Carl: Dredd 3D takes the mega-crime, mega-grime, Mega-City and pours on the Ultra Violence. The film stars Karl Urban as the renowned Judge Dredd — judge, jury, and executioner on the streets of Mega-City. He has the right to sentence any criminal without the need of a trial. Dredd gets lumped with a rookie Judge who didn’t pass her exams yet is allowed to join the Hall of Justice due to extensive psychic powers. The two of them investigate a triple homicide at one of the Megablocks, 200-story-tall apartment complexes, named Peach Trees. The local gang locks down the entire building and Dredd and the rookie Anderson must fight floor by floor searching for justice.

Rocaway on Movie V. Comic: In correlation to the graphic novels and comic book series this Judge Dredd movie holds no punches. Minus a few liberties here and there, this Judge Dredd movie would do any fan of the comic series justice. The casual movie watcher will not understand the basis of most of the humor or the gore, but at it essence that is what Dredd fans have come to enjoy from the franchise and was not present in the 1995 Judge Dredd starring Sylvester Stallone.

Carl: The level of violence in Dredd is ridiculously over the top. The movie makes use of the patented slow-motion violence scenes with bullets moving through cheeks at a tenth the speed of time. The story works in these slow-mo death scenes by explaining that a new drug slows down the users perception of time — a bit weak, but acceptably enough for the moviegoer. The instant judging of criminals rings with the current protests over legal rights of citizens, terrorists, and juveniles.
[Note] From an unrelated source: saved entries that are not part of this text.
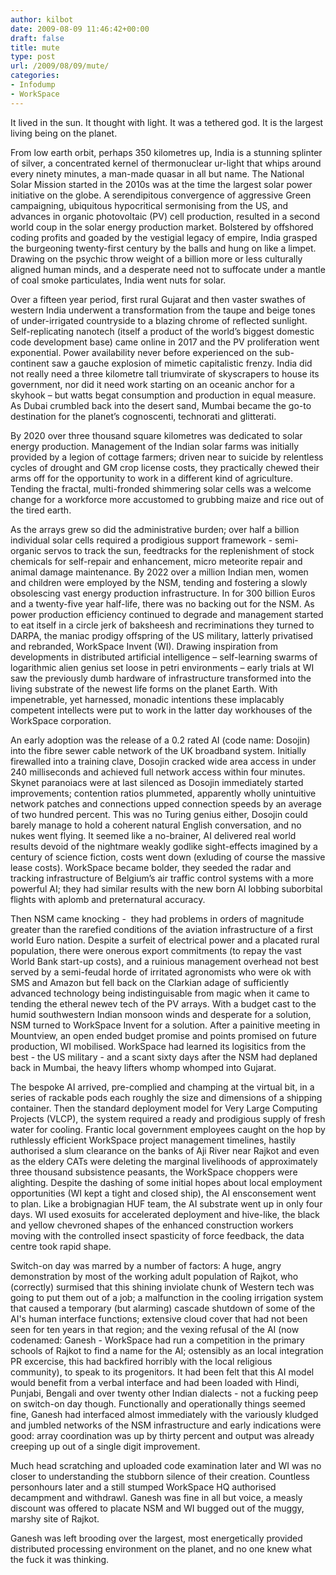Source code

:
 ```yaml
---
author: kilbot
date: 2009-08-09 11:46:42+00:00
draft: false
title: mute
type: post
url: /2009/08/09/mute/
categories:
- Infodump
- WorkSpace
---
```


It lived in the sun. It thought with light. It was a tethered god. It is the largest living being on the planet.

From low earth orbit, perhaps 350 kilometres up, India is a stunning splinter of silver, a concentrated kernel of thermonuclear ur-light that whips around every ninety minutes, a man-made quasar in all but name. The National Solar Mission started in the 2010s was at the time the largest solar power initiative on the globe. A serendipitous convergence of aggressive Green campaigning, ubiquitous hypocritical sermonising from the US, and advances in organic photovoltaic (PV) cell production, resulted in a second world coup in the solar energy production market. Bolstered by offshored coding profits and goaded by the vestigial legacy of empire, India grasped the burgeoning twenty-first century by the balls and hung on like a limpet. Drawing on the psychic throw weight of a billion more or less culturally aligned human minds, and a desperate need not to suffocate under a mantle of coal smoke particulates, India went nuts for solar.

Over a fifteen year period, first rural Gujarat and then vaster swathes of western India underwent a transformation from the taupe and beige tones of under-irrigated countryside to a blazing chrome of reflected sunlight. Self-replicating nanotech (itself a product of the world’s biggest domestic code development base) came online in 2017 and the PV proliferation went exponential. Power availability never before experienced on the sub-continent saw a gauche explosion of mimetic capitalistic frenzy. India did not really need a three kilometre tall triumvirate of skyscrapers to house its government, nor did it need work starting on an oceanic anchor for a skyhook – but watts begat consumption and production in equal measure. As Dubai crumbled back into the desert sand, Mumbai became the go-to destination for the planet’s cognoscenti, technorati and glitterati. 

By 2020 over three thousand square kilometres was dedicated to solar energy production. Management of the Indian solar farms was initially provided by a legion of cottage farmers; driven near to suicide by relentless cycles of drought and GM crop license costs, they practically chewed their arms off for the opportunity to work in a different kind of agriculture. Tending the fractal, multi-fronded shimmering solar cells was a welcome change for a workforce more accustomed to grubbing maize and rice out of the tired earth.

As the arrays grew so did the administrative burden; over half a billion individual solar cells required a prodigious support framework - semi-organic servos to track the sun, feedtracks for the replenishment of stock chemicals for self-repair and enhancement, micro meteorite repair and animal damage maintenance. By 2022 over a million Indian men, women and children were employed by the NSM, tending and fostering a slowly obsolescing vast energy production infrastructure. In for 300 billion Euros and a twenty-five year half-life, there was no backing out for the NSM. As power production efficiency continued to degrade and management started to eat itself in a circle jerk of baksheesh and recriminations they turned to DARPA, the maniac prodigy offspring of the US military, latterly privatised and rebranded, WorkSpace Invent (WI). Drawing inspiration from developments in distributed artificial intelligence – self-learning swarms of logarithmic alien genius set loose in petri environments – early trials at WI saw the previously dumb hardware of infrastructure transformed into the living substrate of the newest life forms on the planet Earth. With impenetrable, yet harnessed, monadic intentions these implacably competent intellects were put to work in the latter day workhouses of the WorkSpace corporation.

An early adoption was the release of a 0.2 rated AI (code name: Dosojin) into the fibre sewer cable network of the UK broadband system. Initially firewalled into a training clave, Dosojin cracked wide area access in under 240 milliseconds and achieved full network access within four minutes. Skynet paranoiacs were at last silenced as Dosojin immediately started improvements; contention ratios plummeted, apparently wholly unintuitive network patches and connections upped connection speeds by an average of two hundred percent. This was no Turing genius either, Dosojin could barely manage to hold a coherent natural English conversation, and no nukes went flying. It seemed like a no-brainer, AI delivered real world results devoid of the nightmare weakly godlike sight-effects imagined by a century of science fiction, costs went down (exluding of course the massive lease costs). WorkSpace became bolder, they seeded the radar and tracking infrastructure of Belgium’s air traffic control systems with a more powerful AI; they had similar results with the new born AI lobbing suborbital flights with aplomb and preternatural accuracy.

Then NSM came knocking -  they had problems in orders of magnitude greater than the rarefied conditions of the aviation infrastructure of a first world Euro nation. Despite a surfeit of electrical power and a placated rural population, there were onerous export commitments (to repay the vast World Bank start-up costs), and a ruinious management overhead not best served by a semi-feudal horde of irritated agronomists who were ok with SMS and Amazon but fell back on the Clarkian adage of sufficiently advanced technology being indistinguisable from magic when it came to tending the etheral newev tech of the PV arrays. With a budget cast to the humid southwestern Indian monsoon winds and desperate for a solution, NSM turned to WorkSpace Invent for a solution. After a painitive meeting in Mountview, an open ended budget promise and points promised on future production, WI mobilised. WorkSpace had learned its logisitics from the best - the US military - and a scant sixty days after the NSM had deplaned back in Mumbai, the heavy lifters whomp whomped into Gujarat.

The bespoke AI arrived, pre-complied and champing at the virtual bit, in a series of rackable pods each roughly the size and dimensions of a shipping container. Then the standard deployment model for Very Large Computing Projects (VLCP), the system required a ready and prodigious supply of fresh water for cooling. Frantic local government employees caught on the hop by ruthlessly efficient WorkSpace project management timelines, hastily authorised a slum clearance on the banks of Aji River near Rajkot and even as the eldery CATs were deleting the marginal livelihoods of approximately three thousand subsistence peasants, the WorkSpace choppers were alighting. Despite the dashing of some initial hopes about local employment opportunities (WI kept a tight and closed ship), the AI ensconsement went to plan. Like a brobignagian HUF team, the AI substrate went up in only four days. WI used exosuits for accelerated deployment and hive-like, the black and yellow chevroned shapes of the enhanced construction workers moving with the controlled insect spasticity of force feedback, the data centre took rapid shape.

Switch-on day was marred by a number of factors: A huge, angry demonstration by most of the working adult population of Rajkot, who (correctly) surmised that this shining inviolate chunk of Western tech was going to put them out of a job; a malfunction in the cooling irrigation system that caused a temporary (but alarming) cascade shutdown of some of the AI's human interface functions; extensive cloud cover that had not been seen for ten years in that region; and the vexing refusal of the AI (now codenamed: Ganesh - WorkSpace had run a competition in the primary schools of Rajkot to find a name for the AI; ostensibly as an local integration PR excercise, this had backfired horribly with the local religious community), to speak to its progenitors. It had been felt that this AI model would benefit from a verbal interface and had been loaded with Hindi, Punjabi, Bengali and over twenty other Indian dialects - not a fucking peep on switch-on day though. Functionally and operationally things seemed fine, Ganesh had interfaced almost immediately with the variously kludged and jumbled networks of the NSM infrastructure and early indications were good: array coordination was up by thirty percent and output was already creeping up out of a single digit improvement.

Much head scratching and uploaded code examination later and WI was no closer to understanding the stubborn silence of their creation. Countless personhours later and a still stumped WorkSpace HQ authorised decampment and withdrawl. Ganesh was fine in all but voice, a measly discount was offered to placate NSM and WI bugged out of the muggy, marshy site of Rajkot.

Ganesh was left brooding over the largest, most energetically provided distributed processing environment on the planet, and no one knew what the fuck it was thinking.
Rocaway on Plot V. Gore: When you have one you really don’t need the other. Dredd finds a mixture of both and uses it to propel the store forward. Some will debate the plot of the movie, but in line with it rebirthing the franchise and attempting to stand apart from its 1995 predecessor, Dredd (2012) does both well.

Carl: As a remake, I was worried that this movie would simply be the old film but with new and improved graphics. Dredd embraced the same mythos that the original used, but adapted a different story from the Judge Dredd comics. Overall I found the movie entertaining and fun. The acting was decent enough, especially when Karl Urban only had the lower third of his face to use to express the three emotions Dredd feels – anger, condescension, and disgust. I give this film 3 and a half stars.